## Stated task
Repeat every record exactly, but keep images out of the copy.

## Source records
━━━━
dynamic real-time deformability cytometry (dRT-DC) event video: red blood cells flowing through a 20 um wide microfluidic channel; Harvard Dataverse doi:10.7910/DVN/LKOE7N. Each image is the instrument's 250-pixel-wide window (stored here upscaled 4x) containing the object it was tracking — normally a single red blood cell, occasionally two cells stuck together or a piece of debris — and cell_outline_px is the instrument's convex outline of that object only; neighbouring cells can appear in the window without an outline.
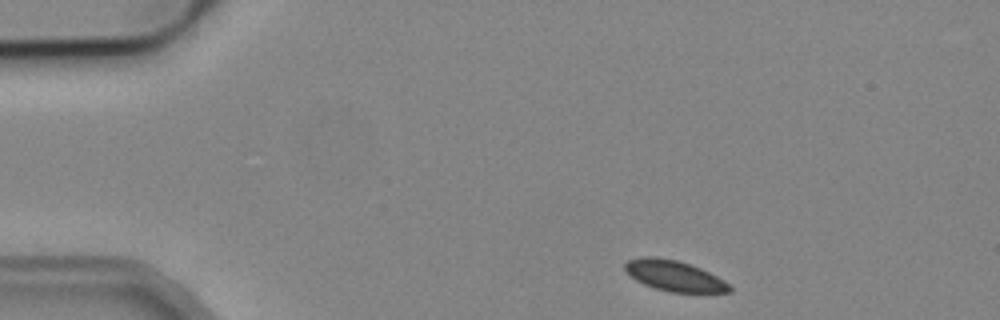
{"species": "common noctule bat (a hibernating species)", "species_latin": "Nyctalus noctula", "temperature_condition": "cold", "stored_images_in_passage": 4, "camera_frame_rate_fps": 3000, "um_per_image_px": 0.085, "animal": {"sex": "male", "body_mass_g": 19.2, "forearm_length_mm": 51.8}, "frame": {"image": 1, "passage_image": 1, "time_ms": 0.0, "image_size_px": [1000, 320], "cell_outline_px": [[732, 292], [668, 292], [644, 284], [636, 280], [624, 268], [624, 264], [628, 260], [640, 256], [656, 256], [676, 260], [700, 268], [724, 280], [732, 288]], "centroid_in_image_um": [57.3, 23.43], "position_along_channel_um": 27.7, "area_um2": 18.5}}
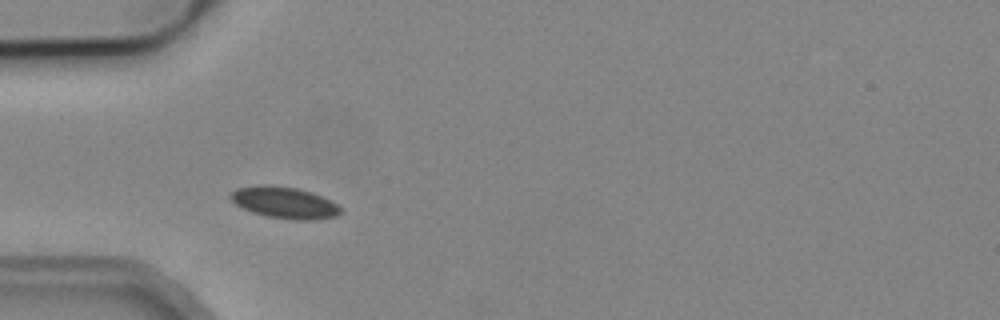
{"frame": {"image": 2, "passage_image": 3, "time_ms": 2.667, "image_size_px": [1000, 320], "cell_outline_px": [[340, 212], [336, 216], [316, 220], [296, 220], [268, 216], [252, 212], [236, 204], [228, 196], [236, 188], [264, 184], [296, 188], [312, 192], [336, 204], [340, 208]], "centroid_in_image_um": [24.16, 17.22], "position_along_channel_um": 60.8, "area_um2": 19.94}}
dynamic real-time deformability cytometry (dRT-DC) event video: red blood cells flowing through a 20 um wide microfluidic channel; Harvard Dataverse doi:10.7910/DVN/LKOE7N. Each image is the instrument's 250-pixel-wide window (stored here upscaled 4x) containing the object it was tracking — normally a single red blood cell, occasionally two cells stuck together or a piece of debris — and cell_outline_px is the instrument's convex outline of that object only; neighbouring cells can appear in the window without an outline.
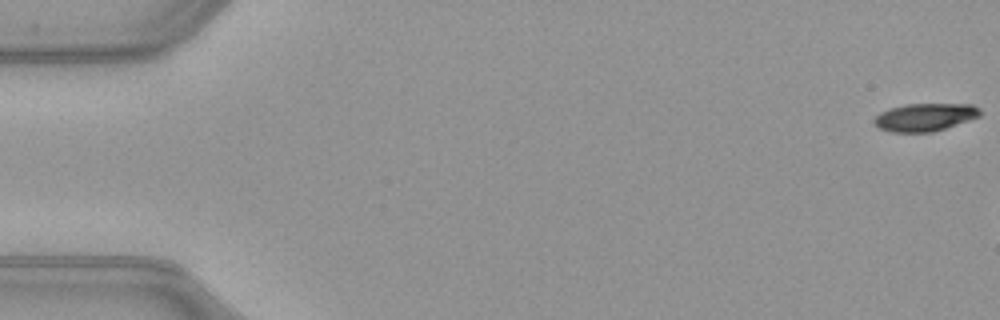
{"species": "common noctule bat (a hibernating species)", "species_latin": "Nyctalus noctula", "temperature_condition": "warm", "stored_images_in_passage": 9, "camera_frame_rate_fps": 3000, "um_per_image_px": 0.085, "animal": {"sex": "female", "body_mass_g": 21.9}, "frame": {"image": 1, "passage_image": 1, "time_ms": 0.0, "image_size_px": [1000, 320], "cell_outline_px": [[980, 116], [932, 132], [892, 132], [880, 128], [872, 120], [880, 112], [888, 108], [908, 104], [972, 104], [980, 108]], "centroid_in_image_um": [78.6, 9.95], "position_along_channel_um": 6.4, "area_um2": 16.99}}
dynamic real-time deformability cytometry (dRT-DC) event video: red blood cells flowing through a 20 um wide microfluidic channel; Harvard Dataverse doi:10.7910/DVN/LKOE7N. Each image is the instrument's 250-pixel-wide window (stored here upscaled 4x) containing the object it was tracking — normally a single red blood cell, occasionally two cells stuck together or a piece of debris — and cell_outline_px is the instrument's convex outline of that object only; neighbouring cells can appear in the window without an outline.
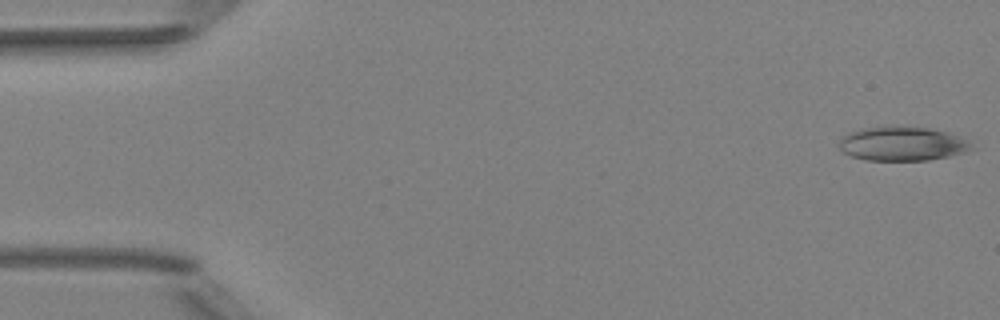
{"species": "Egyptian fruit bat (a non-hibernating species)", "species_latin": "Rousettus aegyptiacus", "temperature_condition": "room temperature", "stored_images_in_passage": 11, "camera_frame_rate_fps": 3000, "um_per_image_px": 0.085, "animal": {"sex": "female"}, "frame": {"image": 1, "passage_image": 1, "time_ms": 0.0, "image_size_px": [1000, 320], "cell_outline_px": [[976, 148], [964, 152], [948, 156], [928, 160], [864, 160], [852, 156], [844, 152], [840, 148], [840, 140], [848, 132], [860, 128], [884, 124], [892, 124], [928, 128], [948, 132], [960, 136], [968, 140]], "centroid_in_image_um": [76.7, 12.18], "position_along_channel_um": 8.3, "area_um2": 26.93}}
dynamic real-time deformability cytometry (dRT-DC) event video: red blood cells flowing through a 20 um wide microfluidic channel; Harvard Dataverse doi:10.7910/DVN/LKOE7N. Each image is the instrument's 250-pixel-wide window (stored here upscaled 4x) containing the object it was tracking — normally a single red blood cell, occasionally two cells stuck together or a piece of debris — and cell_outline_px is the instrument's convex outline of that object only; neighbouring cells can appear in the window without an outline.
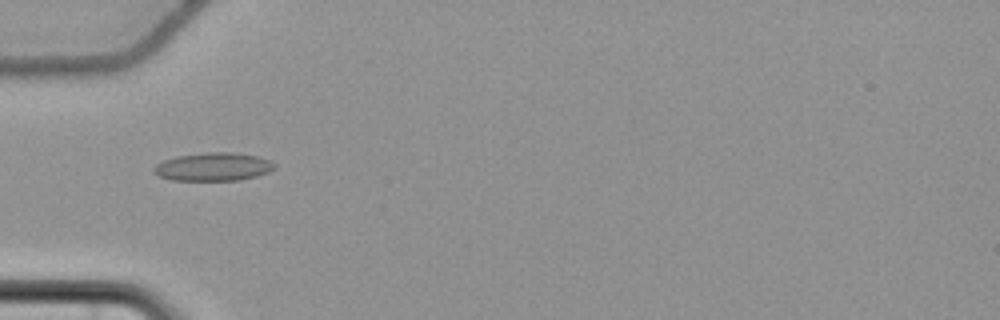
{"species": "common noctule bat (a hibernating species)", "species_latin": "Nyctalus noctula", "temperature_condition": "cold", "stored_images_in_passage": 57, "camera_frame_rate_fps": 3000, "um_per_image_px": 0.085, "animal": {"sex": "female", "body_mass_g": 22.7, "forearm_length_mm": 54.2}, "frame": {"image": 1, "passage_image": 20, "time_ms": 6.333, "image_size_px": [1000, 320], "cell_outline_px": [[276, 168], [268, 172], [256, 176], [240, 180], [172, 180], [156, 176], [152, 172], [152, 168], [156, 164], [164, 160], [176, 156], [208, 152], [232, 152], [256, 156], [268, 160], [276, 164]], "centroid_in_image_um": [18.09, 14.18], "position_along_channel_um": 66.9, "area_um2": 19.94}}
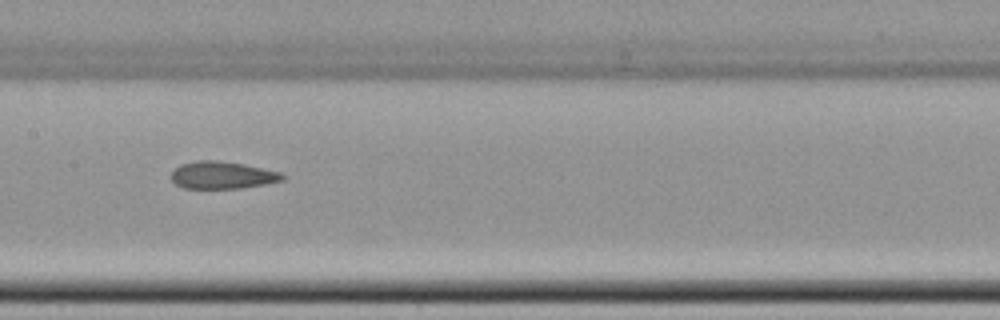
{"frame": {"image": 2, "passage_image": 30, "time_ms": 9.667, "image_size_px": [1000, 320], "cell_outline_px": [[284, 180], [264, 184], [240, 188], [184, 188], [176, 184], [172, 180], [172, 172], [180, 164], [196, 160], [216, 160], [244, 164], [280, 172], [284, 176]], "centroid_in_image_um": [18.88, 14.88], "position_along_channel_um": 188.5, "area_um2": 17.57}}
━━━━
## Written reply
dynamic real-time deformability cytometry (dRT-DC) event video: red blood cells flowing through a 20 um wide microfluidic channel; Harvard Dataverse doi:10.7910/DVN/LKOE7N. Each image is the instrument's 250-pixel-wide window (stored here upscaled 4x) containing the object it was tracking — normally a single red blood cell, occasionally two cells stuck together or a piece of debris — and cell_outline_px is the instrument's convex outline of that object only; neighbouring cells can appear in the window without an outline.
{"species": "common noctule bat (a hibernating species)", "species_latin": "Nyctalus noctula", "temperature_condition": "cold", "stored_images_in_passage": 4, "camera_frame_rate_fps": 3000, "um_per_image_px": 0.085, "animal": {"sex": "male", "body_mass_g": 19.2, "forearm_length_mm": 51.8}, "frame": {"image": 1, "passage_image": 1, "time_ms": 0.0, "image_size_px": [1000, 320], "cell_outline_px": [[732, 292], [668, 292], [644, 284], [636, 280], [624, 268], [624, 264], [628, 260], [640, 256], [656, 256], [676, 260], [700, 268], [724, 280], [732, 288]], "centroid_in_image_um": [57.3, 23.43], "position_along_channel_um": 27.7, "area_um2": 18.5}}
{"frame": {"image": 2, "passage_image": 3, "time_ms": 2.667, "image_size_px": [1000, 320], "cell_outline_px": [[340, 212], [336, 216], [316, 220], [296, 220], [268, 216], [252, 212], [236, 204], [228, 196], [236, 188], [264, 184], [296, 188], [312, 192], [336, 204], [340, 208]], "centroid_in_image_um": [24.16, 17.22], "position_along_channel_um": 60.8, "area_um2": 19.94}}
dynamic real-time deformability cytometry (dRT-DC) event video: red blood cells flowing through a 20 um wide microfluidic channel; Harvard Dataverse doi:10.7910/DVN/LKOE7N. Each image is the instrument's 250-pixel-wide window (stored here upscaled 4x) containing the object it was tracking — normally a single red blood cell, occasionally two cells stuck together or a piece of debris — and cell_outline_px is the instrument's convex outline of that object only; neighbouring cells can appear in the window without an outline.
{"species": "common noctule bat (a hibernating species)", "species_latin": "Nyctalus noctula", "temperature_condition": "warm", "stored_images_in_passage": 9, "camera_frame_rate_fps": 3000, "um_per_image_px": 0.085, "animal": {"sex": "female", "body_mass_g": 21.9}, "frame": {"image": 1, "passage_image": 1, "time_ms": 0.0, "image_size_px": [1000, 320], "cell_outline_px": [[980, 116], [932, 132], [892, 132], [880, 128], [872, 120], [880, 112], [888, 108], [908, 104], [972, 104], [980, 108]], "centroid_in_image_um": [78.6, 9.95], "position_along_channel_um": 6.4, "area_um2": 16.99}}
dynamic real-time deformability cytometry (dRT-DC) event video: red blood cells flowing through a 20 um wide microfluidic channel; Harvard Dataverse doi:10.7910/DVN/LKOE7N. Each image is the instrument's 250-pixel-wide window (stored here upscaled 4x) containing the object it was tracking — normally a single red blood cell, occasionally two cells stuck together or a piece of debris — and cell_outline_px is the instrument's convex outline of that object only; neighbouring cells can appear in the window without an outline.
{"species": "Egyptian fruit bat (a non-hibernating species)", "species_latin": "Rousettus aegyptiacus", "temperature_condition": "room temperature", "stored_images_in_passage": 11, "camera_frame_rate_fps": 3000, "um_per_image_px": 0.085, "animal": {"sex": "female"}, "frame": {"image": 1, "passage_image": 1, "time_ms": 0.0, "image_size_px": [1000, 320], "cell_outline_px": [[976, 148], [964, 152], [948, 156], [928, 160], [864, 160], [852, 156], [844, 152], [840, 148], [840, 140], [848, 132], [860, 128], [884, 124], [892, 124], [928, 128], [948, 132], [960, 136], [968, 140]], "centroid_in_image_um": [76.7, 12.18], "position_along_channel_um": 8.3, "area_um2": 26.93}}
dynamic real-time deformability cytometry (dRT-DC) event video: red blood cells flowing through a 20 um wide microfluidic channel; Harvard Dataverse doi:10.7910/DVN/LKOE7N. Each image is the instrument's 250-pixel-wide window (stored here upscaled 4x) containing the object it was tracking — normally a single red blood cell, occasionally two cells stuck together or a piece of debris — and cell_outline_px is the instrument's convex outline of that object only; neighbouring cells can appear in the window without an outline.
{"species": "common noctule bat (a hibernating species)", "species_latin": "Nyctalus noctula", "temperature_condition": "cold", "stored_images_in_passage": 57, "camera_frame_rate_fps": 3000, "um_per_image_px": 0.085, "animal": {"sex": "female", "body_mass_g": 22.7, "forearm_length_mm": 54.2}, "frame": {"image": 1, "passage_image": 20, "time_ms": 6.333, "image_size_px": [1000, 320], "cell_outline_px": [[276, 168], [268, 172], [256, 176], [240, 180], [172, 180], [156, 176], [152, 172], [152, 168], [156, 164], [164, 160], [176, 156], [208, 152], [232, 152], [256, 156], [268, 160], [276, 164]], "centroid_in_image_um": [18.09, 14.18], "position_along_channel_um": 66.9, "area_um2": 19.94}}
{"frame": {"image": 2, "passage_image": 30, "time_ms": 9.667, "image_size_px": [1000, 320], "cell_outline_px": [[284, 180], [264, 184], [240, 188], [184, 188], [176, 184], [172, 180], [172, 172], [180, 164], [196, 160], [216, 160], [244, 164], [280, 172], [284, 176]], "centroid_in_image_um": [18.88, 14.88], "position_along_channel_um": 188.5, "area_um2": 17.57}}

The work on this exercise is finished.